Well, after lots of work, I think the predictive logic is to the point where I can finally start the major work of creating the object model, lexer, parser and so on.
As of right now it takes 14 minutes to compute the language's predictions with 105 million comparisons during the course of the Rule NFA and DFA Generation, State->State Ambiguity Prediction resolution, and Follow-State ambiguity resolution.
The dangling else issue is resolved by only concerning itself with situations where what follows on an edge state matches what is required by the calling rule. So, the typical dangling else issue won't be a concern because the parent context doesn't require the information.
Currently OILexer takes three minutes to handle the general case look-ahead prediction, but 11 minutes to do 'Object Model Construction'. In this I also handle the follow edge ambiguities, so I need to expand the steps of the process to time them appropriately.
Behind the scenes in this I also handle the identification of key named elements. If you call out a rule or token by name, it'll create a capture bucket for it. I've yet to bring this all together, but the scaffolding is there.
I would upload and link the file that denotes the transitional points of the language, but the traversable html it generates is 585MB in size. Suffice to say it doesn't currently process the language in x86 mode, I have to compile in x64 mode to give it more leg room.
I'll be posting back as I make more progress, I just know something is going to bite me in the arse, but time will tell.
This is just the parser phase, the process for handling the compiler aspects is taken on by Abstraction itself, which is a static compiler framework. I'm looking forward to the road ahead!
Tuesday, February 24, 2015
T*y♯ - C♯ esque language with OILexer mixed in.
Saturday, February 21, 2015
LL(*) Again
Seems the further I get the farther I seem from my goal.
Decided to further expand the Pseudocode generated by the system and found gobs of bugs and shortcuts that don't make sense (from the view of actually figuring out where to go next, a->b->c, parse b->b->c??)
C'est la vie, you learn by making mistakes, I thought it was going through a C♯-esque language too quickly, turns out, it was!
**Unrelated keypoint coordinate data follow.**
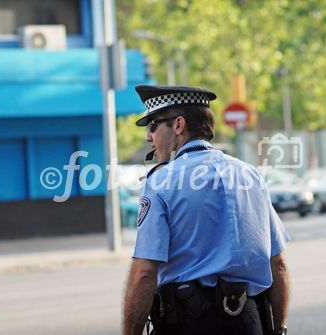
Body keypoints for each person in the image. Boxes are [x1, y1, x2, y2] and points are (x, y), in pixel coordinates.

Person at [123, 85, 291, 335]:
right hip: (249, 321)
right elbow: (278, 266)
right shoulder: (250, 175)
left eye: (153, 125)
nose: (149, 137)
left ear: (178, 125)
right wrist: (278, 330)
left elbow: (145, 273)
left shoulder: (160, 182)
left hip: (188, 324)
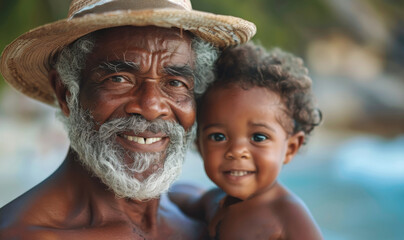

I've noticed a few things: my grammar was ambiguous in multiple areas, leading to a indeterminate state explosion that was planning on eating all of my system's resources (all 12 GB.)
The path sets that result from constructing just the statements and expressions for the language yield a 133MB file of pseudo code for disambiguation. A majority of this is just tracking the paths that were responsible for reaching that decision point.
My next step is to dig into the T*y♯ language to find out why it's failing assertions on certain predictive logic.